CLFEC: A New Task for Unified Linguistic and Factual Error Correction in paragraph-level Chinese Professional Writing
This addresses the need for reliable, fully automatic proofreading systems in industrial settings by combining linguistic and factual correction, though it is incremental as it builds on existing LLM-based methods.
The paper tackles the problem of unified linguistic and factual error correction in paragraph-level Chinese professional writing by introducing the CLFEC task, and results show that handling both error types in the same context outperforms decoupled processes, with agentic workflows being effective with suitable models.
Chinese text correction has traditionally focused on spelling and grammar, while factual error correction is usually treated separately.

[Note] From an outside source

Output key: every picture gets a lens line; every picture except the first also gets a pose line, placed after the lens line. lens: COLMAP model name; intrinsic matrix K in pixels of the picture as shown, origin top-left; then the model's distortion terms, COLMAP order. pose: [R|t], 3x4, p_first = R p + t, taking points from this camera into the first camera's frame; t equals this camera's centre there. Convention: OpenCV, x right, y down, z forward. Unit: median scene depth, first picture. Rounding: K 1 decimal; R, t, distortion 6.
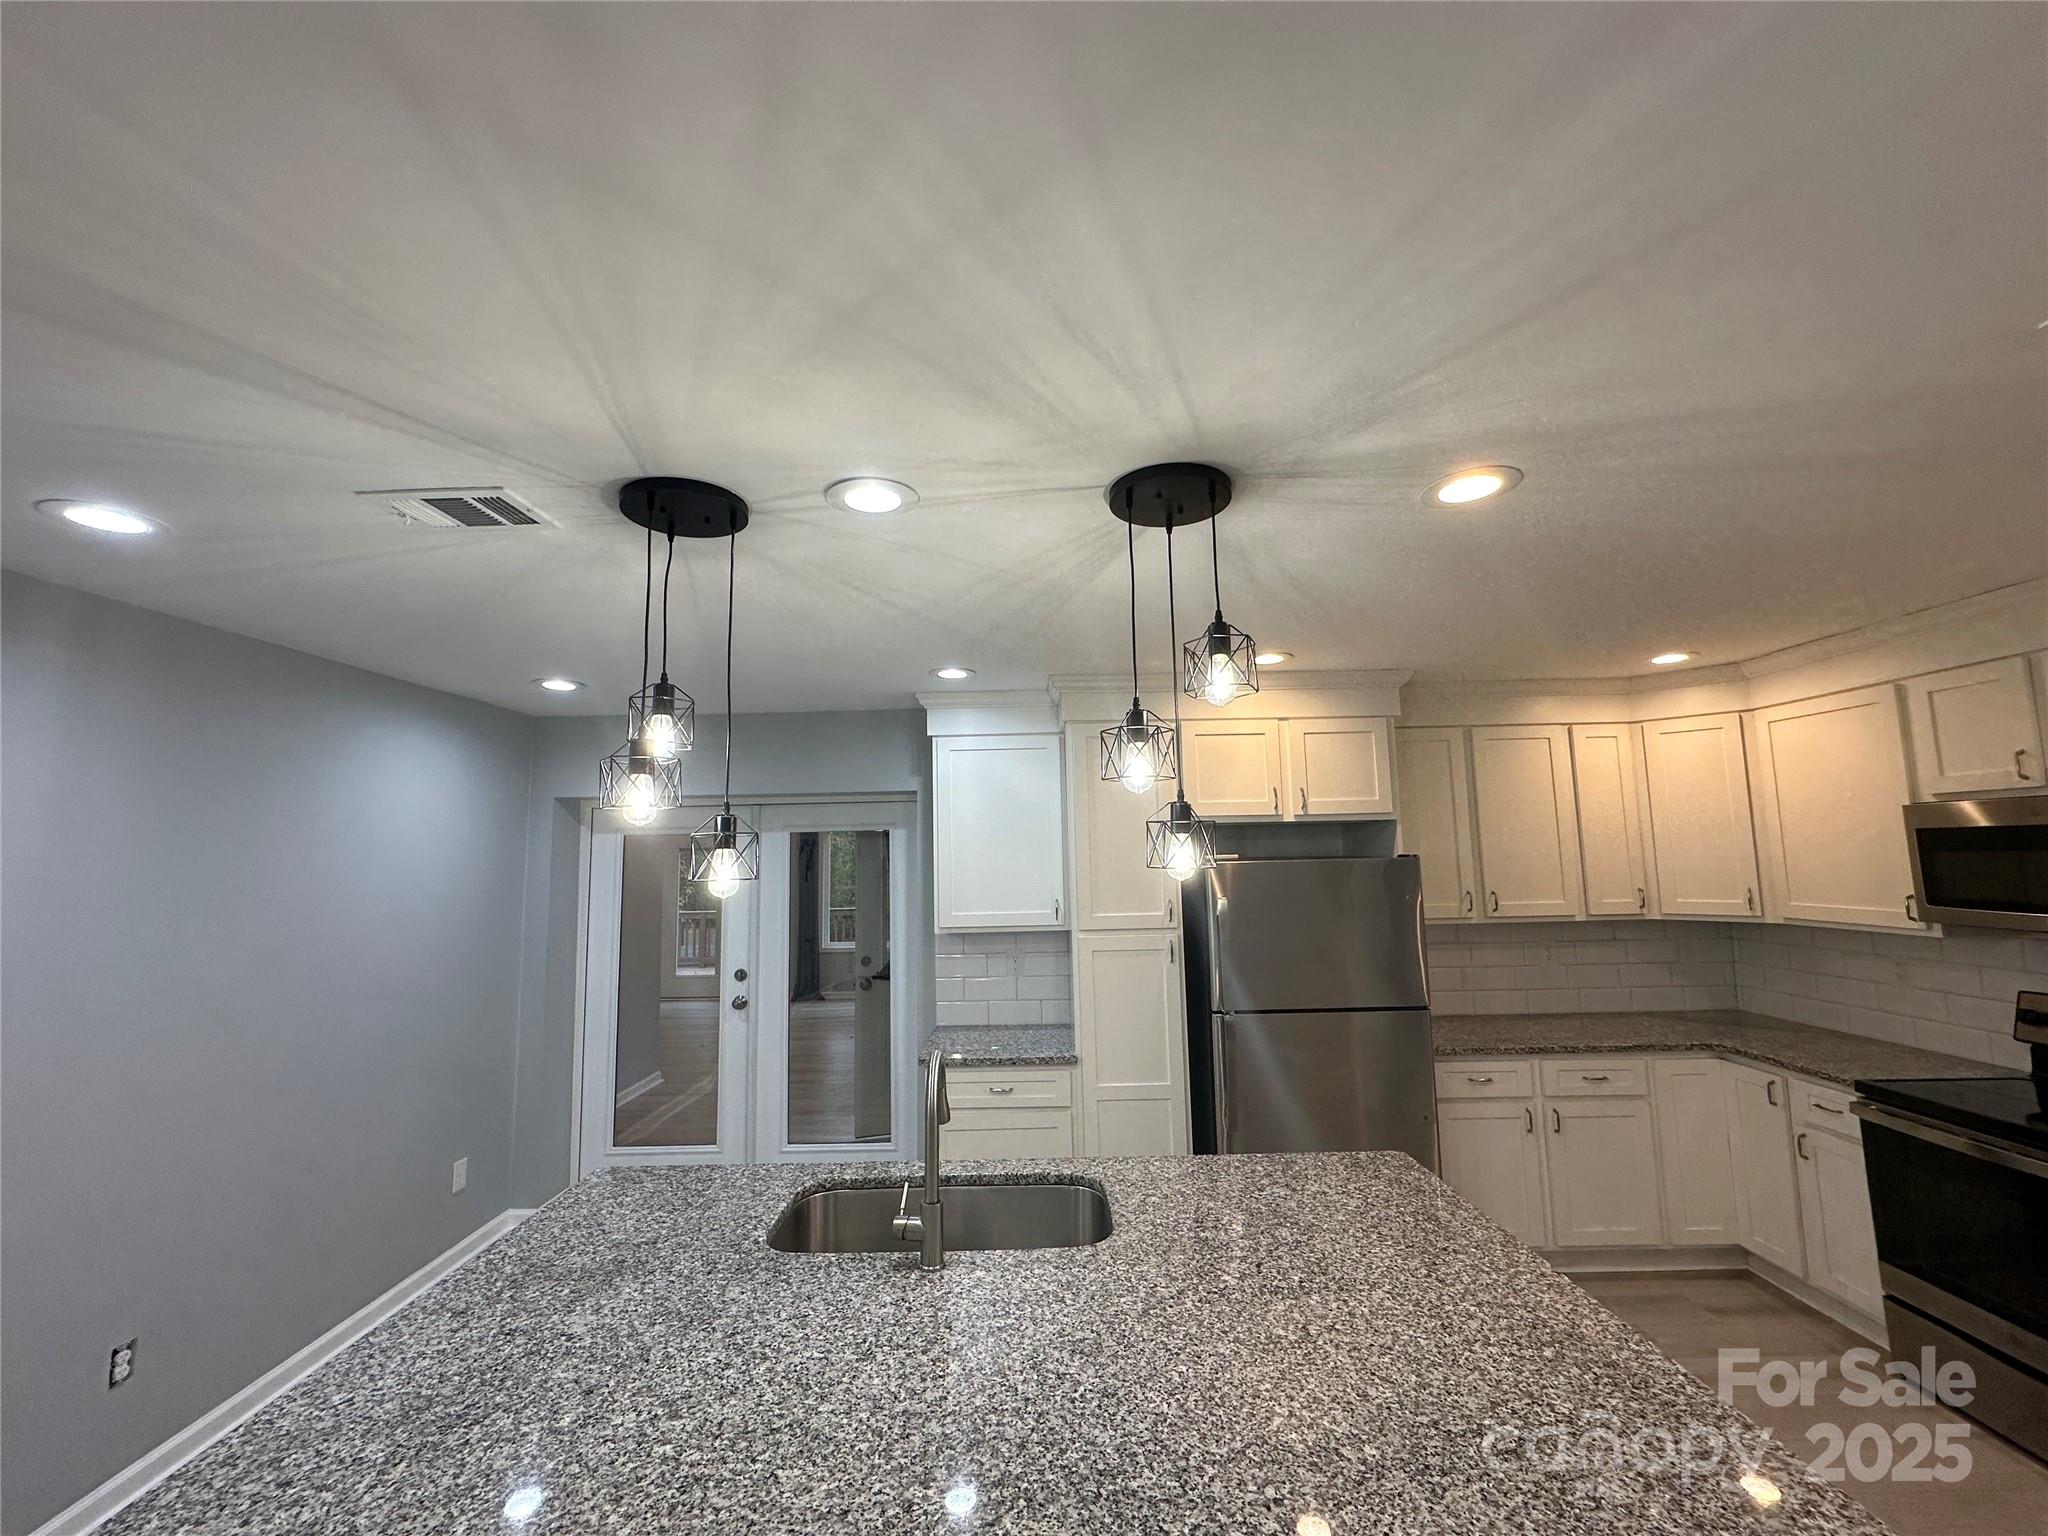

However, in paragraph-level Chinese professional writing, linguistic (word/grammar/punctuation) and factual errors frequently co-occur and interact, making unified correction both necessary and challenging. This paper introduces CLFEC (Chinese Linguistic & Factual Error Correction), a new task for joint linguistic and factual correction. We construct a mixed, multi-domain Chinese professional writing dataset spanning current affairs, finance, law, and medicine. We then conduct a systematic study of LLM-based correction paradigms, from prompting to retrieval-augmented generation (RAG) and agentic workflows. The analysis reveals practical challenges, including limited generalization of specialized correction models, the need for evidence grounding for factual repair, the difficulty of mixed-error paragraphs, and over-correction on clean inputs. Results further show that handling linguistic and factual Error within the same context outperform decoupled processes, and that agentic workflows can be effective with suitable backbone models. Overall, our dataset and empirical findings provide guidance for building reliable, fully automatic proofreading systems in industrial settings.